The policy that was intended to ban smoking on all Sheridan campuses has been edited with considerable changes.

The original policy was approved in September 2012 and was updated on Sept. 15, 2015, though it wasn’t posted online until this week.

Under the original policy, tobacco smoking was limited to designated smoking areas with the ultimate goal of making Sheridan campuses entirely smoke free by September of 2015.

Hazel McCallion Campus went smoke free in 2012.

This did not happen and smokers can still be seen at most designated smoking areas.

The new policy eliminated a solid date for an all-out smoking ban instead stating vaguely that “Smoking will be prohibited in or on all Sheridan premises in the future.”

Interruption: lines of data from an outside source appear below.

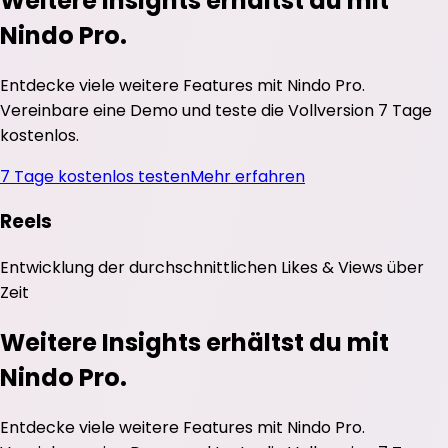
Weitere Insights erhältst du mit
Nindo Pro.
Entdecke viele weitere Features mit Nindo Pro.
Vereinbare eine Demo und teste die Vollversion 7 Tage
kostenlos.
7 Tage kostenlos testen
Mehr erfahren
Reels
Entwicklung der durchschnittlichen
Likes
&
Views
über
Zeit
Weitere Insights erhältst du mit
Nindo Pro.
Entdecke viele weitere Features mit Nindo Pro.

George Georgopoulos, the manager of Occupational Health and Safety at Sheridan says the college was not prevented from going smoke free in September.

Instead the Occupational Health and Safety Services decided that a truly smoke free campus had to be something the community wanted.

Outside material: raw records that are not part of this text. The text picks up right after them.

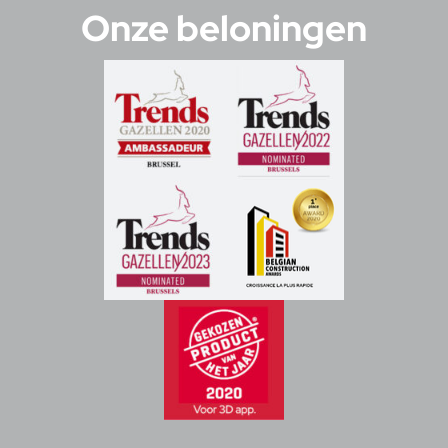
Onze beloningen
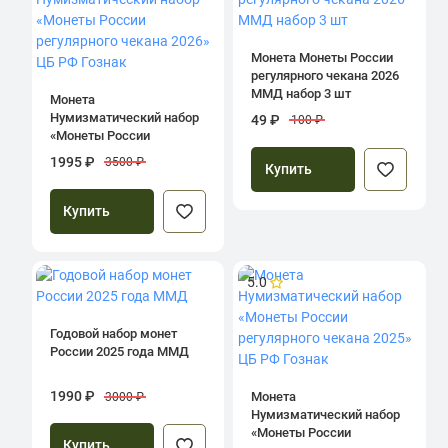
Монета Монеты России
регулярного чекана 2026
ММД набор 3 шт
Монета
Нумизматический набор
49 ₽
100 ₽
«Монеты России
регулярного чекана 2026»
1995 ₽
3500 ₽
Купить
ЦБ РФ Гознак
Купить
5.0
Годовой набор монет
России 2025 года ММД
1990 ₽
Монета
3000 ₽
Нумизматический набор
«Монеты России
Купить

“Its way more effective if it comes from a grassroots movement.” said Georgopoulos.

The policy will be an upcoming subject for the Sheridan Insider, a community newsletter run by the college.

Georgopoulos said “We’re going to follow up with the student union to get it out to students.” 

The new policy also immediately banned all use of vaporizers on Sheridan College campuses in or on Sheridan premises.

Vaporizers are becoming more and more popular among both smokers and those trying to quit smoking cigarettes.Smoke Free Sheridan

The policy has not been well advertised but it is available to view on Sheridan’s Occupational Health and Safety website.

Because the new policy is little known students and staff may violate it unintentionally.

Banning vaporizers without notifying staff and students may result in them accidentally breaking the new rules which can land students with non-academic sanctions and employees with disciplinary action according to the policy.

A lot of young adults begin smoking at college to fit in or to cope with stress.

Smoking is particularly prevalent in young Canadian adults with age groups 20-24 and 25-34 making up 17.9 per cent and 18.5 per cent of those respective populations according to a study by the Propel Centre for Population Health Impact at the University of Waterloo.

This is why many Canadian colleges and universities, such as Dalhousie University and the University of Alberta, have set up smoke free campus projects.

Non-smokers’ health is also a concern when considering a smoke-free campus policy.

According to the same study from the University of Waterloo, 12.9 per cent of Canadians reported being exposed to second-hand smoke every day or almost every day.

Second-hand smoke is dangerous and contains chemicals that are unhealthy and hurt smokers and non-smokers alike.

Sheridan’s Occupational Health and Safety Services is in charge of the Smoke Free Sheridan Policy and is responsible for interpreting and applying the policy on Sheridan campuses.